Jacob Rothschild’s death yesterday at 87 could result in a Succession-style battle between his heirs for his sprawling property and investment empire.

A colossal figure in the City, he bestrode the Square Mile for several decades.

Starting at the family banking group NM Rothschild in 1963, he left 17 years later after falling out with his cousin Sir Evelyn de Rothschild over a merger with rival SG Warburg. 

At the time, it was the talk of the town. One financial journalist described it as the ‘the most notorious bank-family split in City of London history’.

Striking out on his own, he took charge of RIT Capital Partners, which is worth £2.6billion and a stalwart of the FTSE 250.

Legacy: Jacob Rothschild (pictured), who died yesterday at the age of  87, was a colossal figure in the City who bestrode the Square Mile for several decades

Legacy: Jacob Rothschild (pictured), who died yesterday at the age of  87, was a colossal figure in the City who bestrode the Square Mile for several decades

His deal-making skills and easy charm saw the business grow fast, while his market commentaries were highly anticipated, such as when in 2019 he described the post-Brexit deadlock as the UK’s biggest political challenge since the 1956 Suez crisis. 

While doing all this, he also co-founded wealth manager St James’s Place in 1991, money manager GAM in 1983 and made an unsuccessful bid for British American Tobacco in 1989, which, had it come off, would have been one of the biggest take-overs of all time.

A source close to the family said: ‘He was viewed as an establishment figure. Business-wise he was far from it. He took plenty of risks.’

To this day, RIT Capital remains one of the most popular trusts in London with offices based in Spencer House overlooking Green Park. 

Its investments are varied and include WeBull, the New York investment platform, and Motive, the logistics group.

In the UK, the firm backs technology investor Firstminute Capital. The annual return of 10.7 per cent remains impressive to this day and RIT has turned a £10,000 investment in 1988 to £345,000 in 2024.

But the big question is who will step into Rothchild’s shoes and what happens to his 13pc stake in the business.

To the Rothschilds, leadership succession is treated like that of an accession to the throne in a monarchy – not unlike the fictional Roy family in the popular TV series Succession. 

It is an obsession that has enabled them to keep their name alive while other traditional City families – such as Kleinworts and Warburgs – have disappeared.

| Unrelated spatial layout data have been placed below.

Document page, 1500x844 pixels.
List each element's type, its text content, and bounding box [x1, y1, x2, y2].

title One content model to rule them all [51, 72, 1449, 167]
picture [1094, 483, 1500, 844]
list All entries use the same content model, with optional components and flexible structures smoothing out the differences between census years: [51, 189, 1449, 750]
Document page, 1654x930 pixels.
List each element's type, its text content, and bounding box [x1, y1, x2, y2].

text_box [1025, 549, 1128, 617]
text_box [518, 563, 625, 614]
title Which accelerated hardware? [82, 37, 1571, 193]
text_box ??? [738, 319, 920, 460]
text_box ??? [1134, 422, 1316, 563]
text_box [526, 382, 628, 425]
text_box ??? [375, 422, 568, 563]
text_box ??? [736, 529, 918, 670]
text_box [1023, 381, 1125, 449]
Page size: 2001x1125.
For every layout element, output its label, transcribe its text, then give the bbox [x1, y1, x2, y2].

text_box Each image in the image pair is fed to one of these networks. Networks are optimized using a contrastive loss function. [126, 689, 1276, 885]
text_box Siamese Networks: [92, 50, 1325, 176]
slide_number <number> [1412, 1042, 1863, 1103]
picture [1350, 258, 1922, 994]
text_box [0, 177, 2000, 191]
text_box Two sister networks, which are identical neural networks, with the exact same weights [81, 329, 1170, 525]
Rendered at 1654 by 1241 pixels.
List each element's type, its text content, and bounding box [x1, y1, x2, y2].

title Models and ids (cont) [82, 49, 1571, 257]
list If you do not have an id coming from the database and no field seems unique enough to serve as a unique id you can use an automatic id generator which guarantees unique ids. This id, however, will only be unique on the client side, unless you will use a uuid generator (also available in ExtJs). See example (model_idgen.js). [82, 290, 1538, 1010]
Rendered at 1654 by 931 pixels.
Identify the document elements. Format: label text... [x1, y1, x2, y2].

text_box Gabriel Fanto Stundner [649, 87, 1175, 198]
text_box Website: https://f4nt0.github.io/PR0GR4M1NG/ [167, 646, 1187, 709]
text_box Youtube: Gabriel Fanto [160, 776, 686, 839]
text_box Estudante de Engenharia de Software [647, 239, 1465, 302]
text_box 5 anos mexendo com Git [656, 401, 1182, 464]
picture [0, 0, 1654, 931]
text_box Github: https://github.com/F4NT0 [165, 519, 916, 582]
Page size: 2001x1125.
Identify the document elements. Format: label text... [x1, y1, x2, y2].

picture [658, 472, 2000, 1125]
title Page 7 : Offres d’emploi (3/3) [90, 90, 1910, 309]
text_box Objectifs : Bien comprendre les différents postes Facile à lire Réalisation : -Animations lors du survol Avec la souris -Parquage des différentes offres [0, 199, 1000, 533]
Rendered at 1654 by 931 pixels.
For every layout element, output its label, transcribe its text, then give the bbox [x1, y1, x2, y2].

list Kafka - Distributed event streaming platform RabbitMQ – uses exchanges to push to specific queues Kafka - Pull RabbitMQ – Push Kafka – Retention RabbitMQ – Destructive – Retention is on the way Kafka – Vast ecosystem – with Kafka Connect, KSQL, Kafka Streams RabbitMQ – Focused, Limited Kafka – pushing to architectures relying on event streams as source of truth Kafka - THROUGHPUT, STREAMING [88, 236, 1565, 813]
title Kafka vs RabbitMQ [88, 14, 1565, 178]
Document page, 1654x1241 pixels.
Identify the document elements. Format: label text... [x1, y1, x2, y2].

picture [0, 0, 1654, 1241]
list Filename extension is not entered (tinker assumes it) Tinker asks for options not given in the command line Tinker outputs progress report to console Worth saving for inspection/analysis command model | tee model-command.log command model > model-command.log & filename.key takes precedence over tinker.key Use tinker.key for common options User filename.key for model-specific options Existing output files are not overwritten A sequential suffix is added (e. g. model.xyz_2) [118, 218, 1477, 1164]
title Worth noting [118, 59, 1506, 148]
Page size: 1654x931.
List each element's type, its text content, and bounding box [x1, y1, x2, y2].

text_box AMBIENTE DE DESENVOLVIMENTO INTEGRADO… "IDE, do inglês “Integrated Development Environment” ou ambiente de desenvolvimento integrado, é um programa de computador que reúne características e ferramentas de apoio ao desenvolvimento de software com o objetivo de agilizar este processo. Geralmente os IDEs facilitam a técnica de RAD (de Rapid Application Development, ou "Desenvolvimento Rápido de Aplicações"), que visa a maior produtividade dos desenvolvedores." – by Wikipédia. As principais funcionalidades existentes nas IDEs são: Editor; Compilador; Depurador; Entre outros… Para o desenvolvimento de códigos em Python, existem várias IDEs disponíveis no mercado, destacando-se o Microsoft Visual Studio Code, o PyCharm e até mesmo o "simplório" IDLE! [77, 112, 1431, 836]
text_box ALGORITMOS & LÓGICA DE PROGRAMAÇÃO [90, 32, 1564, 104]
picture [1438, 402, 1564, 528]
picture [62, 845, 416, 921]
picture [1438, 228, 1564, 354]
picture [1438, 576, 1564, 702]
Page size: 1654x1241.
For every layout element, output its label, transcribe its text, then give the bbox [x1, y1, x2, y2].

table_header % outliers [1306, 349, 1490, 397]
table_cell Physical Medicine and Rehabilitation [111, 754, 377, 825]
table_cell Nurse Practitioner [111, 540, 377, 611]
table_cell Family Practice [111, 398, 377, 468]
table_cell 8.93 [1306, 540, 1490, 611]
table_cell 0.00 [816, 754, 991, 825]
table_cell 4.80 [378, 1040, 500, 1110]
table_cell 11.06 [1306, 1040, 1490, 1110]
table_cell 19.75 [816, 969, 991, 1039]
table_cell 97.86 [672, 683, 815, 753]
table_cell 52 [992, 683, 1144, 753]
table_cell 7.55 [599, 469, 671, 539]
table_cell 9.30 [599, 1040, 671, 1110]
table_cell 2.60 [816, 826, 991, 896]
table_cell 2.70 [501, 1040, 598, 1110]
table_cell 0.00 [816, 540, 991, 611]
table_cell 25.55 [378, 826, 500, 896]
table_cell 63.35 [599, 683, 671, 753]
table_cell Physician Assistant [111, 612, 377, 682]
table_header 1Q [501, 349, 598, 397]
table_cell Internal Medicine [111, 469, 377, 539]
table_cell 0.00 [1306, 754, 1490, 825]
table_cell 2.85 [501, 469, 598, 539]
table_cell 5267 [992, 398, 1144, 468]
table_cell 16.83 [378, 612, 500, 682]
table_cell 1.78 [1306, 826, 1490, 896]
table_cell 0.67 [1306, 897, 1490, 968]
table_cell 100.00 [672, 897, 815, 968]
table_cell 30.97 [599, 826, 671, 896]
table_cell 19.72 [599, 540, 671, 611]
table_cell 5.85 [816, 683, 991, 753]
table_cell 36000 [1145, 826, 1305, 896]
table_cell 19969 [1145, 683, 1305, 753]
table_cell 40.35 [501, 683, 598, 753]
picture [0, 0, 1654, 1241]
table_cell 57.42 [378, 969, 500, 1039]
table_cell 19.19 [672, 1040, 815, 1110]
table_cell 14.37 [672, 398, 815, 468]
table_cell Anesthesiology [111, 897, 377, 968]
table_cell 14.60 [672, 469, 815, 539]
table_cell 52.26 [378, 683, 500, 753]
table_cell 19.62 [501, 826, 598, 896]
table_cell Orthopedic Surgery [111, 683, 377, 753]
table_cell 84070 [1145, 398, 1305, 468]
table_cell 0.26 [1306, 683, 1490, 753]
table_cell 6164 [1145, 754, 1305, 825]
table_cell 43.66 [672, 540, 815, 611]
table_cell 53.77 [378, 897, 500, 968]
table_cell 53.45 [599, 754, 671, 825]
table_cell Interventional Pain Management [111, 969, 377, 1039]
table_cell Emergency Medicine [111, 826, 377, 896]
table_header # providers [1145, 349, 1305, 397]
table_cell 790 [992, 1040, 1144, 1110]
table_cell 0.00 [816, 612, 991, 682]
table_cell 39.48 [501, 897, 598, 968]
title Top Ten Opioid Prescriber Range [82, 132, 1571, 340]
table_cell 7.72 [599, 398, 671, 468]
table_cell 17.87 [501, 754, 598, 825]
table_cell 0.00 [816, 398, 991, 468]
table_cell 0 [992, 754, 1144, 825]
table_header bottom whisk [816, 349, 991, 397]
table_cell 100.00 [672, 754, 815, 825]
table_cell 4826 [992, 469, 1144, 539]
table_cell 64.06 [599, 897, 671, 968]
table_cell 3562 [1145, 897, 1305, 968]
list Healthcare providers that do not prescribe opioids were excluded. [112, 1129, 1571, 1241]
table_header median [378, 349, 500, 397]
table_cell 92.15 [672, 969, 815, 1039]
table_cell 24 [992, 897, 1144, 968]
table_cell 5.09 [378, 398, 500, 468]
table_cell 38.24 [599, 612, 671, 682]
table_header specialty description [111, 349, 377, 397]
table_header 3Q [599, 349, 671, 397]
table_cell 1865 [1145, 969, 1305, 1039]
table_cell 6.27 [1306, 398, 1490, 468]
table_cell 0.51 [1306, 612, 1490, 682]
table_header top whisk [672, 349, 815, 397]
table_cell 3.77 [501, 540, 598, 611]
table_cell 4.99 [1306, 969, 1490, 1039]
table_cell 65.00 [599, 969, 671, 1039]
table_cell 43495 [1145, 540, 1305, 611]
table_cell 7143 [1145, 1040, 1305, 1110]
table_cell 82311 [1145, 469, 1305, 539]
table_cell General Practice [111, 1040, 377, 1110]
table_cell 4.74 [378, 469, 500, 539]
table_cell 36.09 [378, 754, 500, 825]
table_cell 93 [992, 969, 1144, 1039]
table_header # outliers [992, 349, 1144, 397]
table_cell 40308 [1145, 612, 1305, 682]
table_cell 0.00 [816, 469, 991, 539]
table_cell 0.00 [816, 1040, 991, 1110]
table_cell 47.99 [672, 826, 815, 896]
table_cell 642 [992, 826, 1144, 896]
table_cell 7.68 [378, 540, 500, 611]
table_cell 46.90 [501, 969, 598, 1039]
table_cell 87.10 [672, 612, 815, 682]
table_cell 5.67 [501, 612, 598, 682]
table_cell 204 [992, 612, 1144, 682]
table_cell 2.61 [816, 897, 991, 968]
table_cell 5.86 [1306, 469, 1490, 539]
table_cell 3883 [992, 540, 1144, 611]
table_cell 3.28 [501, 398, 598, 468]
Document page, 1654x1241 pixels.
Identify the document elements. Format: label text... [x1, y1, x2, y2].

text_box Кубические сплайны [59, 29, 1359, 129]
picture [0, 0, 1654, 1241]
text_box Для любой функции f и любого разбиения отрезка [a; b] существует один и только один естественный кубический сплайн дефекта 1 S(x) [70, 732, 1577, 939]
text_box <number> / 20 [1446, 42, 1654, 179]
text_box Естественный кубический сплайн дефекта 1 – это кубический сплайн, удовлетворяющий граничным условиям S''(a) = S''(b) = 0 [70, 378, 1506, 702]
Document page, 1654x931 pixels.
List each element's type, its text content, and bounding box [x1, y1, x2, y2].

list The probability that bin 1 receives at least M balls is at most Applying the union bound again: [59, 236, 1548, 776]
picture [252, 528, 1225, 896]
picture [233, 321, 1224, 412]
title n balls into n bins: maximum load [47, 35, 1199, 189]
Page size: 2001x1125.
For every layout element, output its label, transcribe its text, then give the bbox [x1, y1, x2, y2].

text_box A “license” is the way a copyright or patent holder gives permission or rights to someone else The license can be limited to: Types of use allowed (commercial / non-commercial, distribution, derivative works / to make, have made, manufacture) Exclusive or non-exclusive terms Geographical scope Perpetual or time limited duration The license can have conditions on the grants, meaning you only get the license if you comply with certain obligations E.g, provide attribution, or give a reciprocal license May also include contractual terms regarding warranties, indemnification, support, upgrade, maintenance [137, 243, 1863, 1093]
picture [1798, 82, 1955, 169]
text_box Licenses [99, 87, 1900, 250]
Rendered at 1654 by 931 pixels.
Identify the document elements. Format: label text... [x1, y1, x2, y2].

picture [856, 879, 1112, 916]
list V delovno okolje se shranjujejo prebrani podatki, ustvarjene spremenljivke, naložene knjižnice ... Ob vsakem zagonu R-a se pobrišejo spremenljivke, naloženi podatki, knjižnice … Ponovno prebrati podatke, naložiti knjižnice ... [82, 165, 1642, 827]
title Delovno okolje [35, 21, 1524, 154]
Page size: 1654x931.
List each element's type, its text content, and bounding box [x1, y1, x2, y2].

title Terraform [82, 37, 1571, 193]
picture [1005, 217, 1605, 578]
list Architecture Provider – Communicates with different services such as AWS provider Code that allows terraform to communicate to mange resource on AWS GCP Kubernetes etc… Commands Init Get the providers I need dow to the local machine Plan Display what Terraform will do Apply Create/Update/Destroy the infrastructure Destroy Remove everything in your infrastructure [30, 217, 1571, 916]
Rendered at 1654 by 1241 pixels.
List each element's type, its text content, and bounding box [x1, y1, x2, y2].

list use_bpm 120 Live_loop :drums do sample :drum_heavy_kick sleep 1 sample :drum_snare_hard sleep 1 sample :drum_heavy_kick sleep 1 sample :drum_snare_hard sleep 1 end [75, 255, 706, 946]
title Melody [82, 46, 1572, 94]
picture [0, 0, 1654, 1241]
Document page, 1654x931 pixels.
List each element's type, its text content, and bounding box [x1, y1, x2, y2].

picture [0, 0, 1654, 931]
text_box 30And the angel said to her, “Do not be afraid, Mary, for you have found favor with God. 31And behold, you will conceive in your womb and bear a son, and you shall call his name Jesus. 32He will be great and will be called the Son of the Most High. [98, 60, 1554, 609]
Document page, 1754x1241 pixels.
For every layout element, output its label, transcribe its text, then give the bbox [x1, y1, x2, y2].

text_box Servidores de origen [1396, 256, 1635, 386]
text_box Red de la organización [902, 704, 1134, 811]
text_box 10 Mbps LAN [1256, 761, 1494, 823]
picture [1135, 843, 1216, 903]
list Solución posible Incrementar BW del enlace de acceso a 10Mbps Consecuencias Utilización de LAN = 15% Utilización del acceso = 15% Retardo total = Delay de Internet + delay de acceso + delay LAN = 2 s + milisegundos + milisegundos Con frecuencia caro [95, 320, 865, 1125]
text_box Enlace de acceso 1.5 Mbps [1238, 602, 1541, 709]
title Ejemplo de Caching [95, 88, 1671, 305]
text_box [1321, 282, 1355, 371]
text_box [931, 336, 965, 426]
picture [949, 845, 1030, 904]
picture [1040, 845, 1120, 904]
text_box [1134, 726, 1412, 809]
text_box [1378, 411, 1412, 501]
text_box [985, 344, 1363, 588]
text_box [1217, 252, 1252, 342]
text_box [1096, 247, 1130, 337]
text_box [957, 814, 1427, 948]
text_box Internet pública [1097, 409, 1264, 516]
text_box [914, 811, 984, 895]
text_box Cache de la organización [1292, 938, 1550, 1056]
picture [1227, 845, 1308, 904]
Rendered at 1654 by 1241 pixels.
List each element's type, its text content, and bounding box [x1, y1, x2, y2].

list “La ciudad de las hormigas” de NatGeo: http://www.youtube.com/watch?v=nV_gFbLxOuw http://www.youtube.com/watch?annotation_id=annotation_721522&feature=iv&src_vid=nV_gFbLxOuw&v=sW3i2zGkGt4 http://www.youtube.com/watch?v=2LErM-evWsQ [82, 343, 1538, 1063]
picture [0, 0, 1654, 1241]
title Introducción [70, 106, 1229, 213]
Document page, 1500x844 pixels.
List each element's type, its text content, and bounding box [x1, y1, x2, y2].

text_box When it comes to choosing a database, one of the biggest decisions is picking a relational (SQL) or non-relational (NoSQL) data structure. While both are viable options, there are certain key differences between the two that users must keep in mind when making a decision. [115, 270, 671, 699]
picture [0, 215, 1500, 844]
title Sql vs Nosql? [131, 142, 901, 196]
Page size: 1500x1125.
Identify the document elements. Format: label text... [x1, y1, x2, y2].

For many years, Nat, 52, appeared to be the natural successor, ‘a chip off the old block’ who moved effortlessly in the world of high finance. But his father disliked his playboy lifestyle and rebellious streak.

Born in 1971, he is the youngest child and as the only son is heir apparent. But he does not have a direct stake in RIT Capital, but instead holds an indirect holding through the family’s private equity firm Five Arrows. 

He upset his parents in 1995 when he eloped with socialite Annabelle Neilson, but the marriage lasted just three years.

Relations with his family became strained and, in 2016, Nat refused to invite his father to his second wedding to former glamour model Loretta Basey.

He has since rebuilt his name with Volex, a cable manufacturer to Tesla.

But it is his sister Hannah, 61, an author, and Jacob’s eldest daughter, who has emerged as the frontrunner.

Known for her savvy and calm head, she has a 10 per cent stake in RIT and sits on the board as a non-executive director.

A divorced mother of three, she is also chairman of Yad Hanadiv, the Rothschild charitable foundation in Israel.

Whether Hannah or Nat win out, both will have big shoes to fill.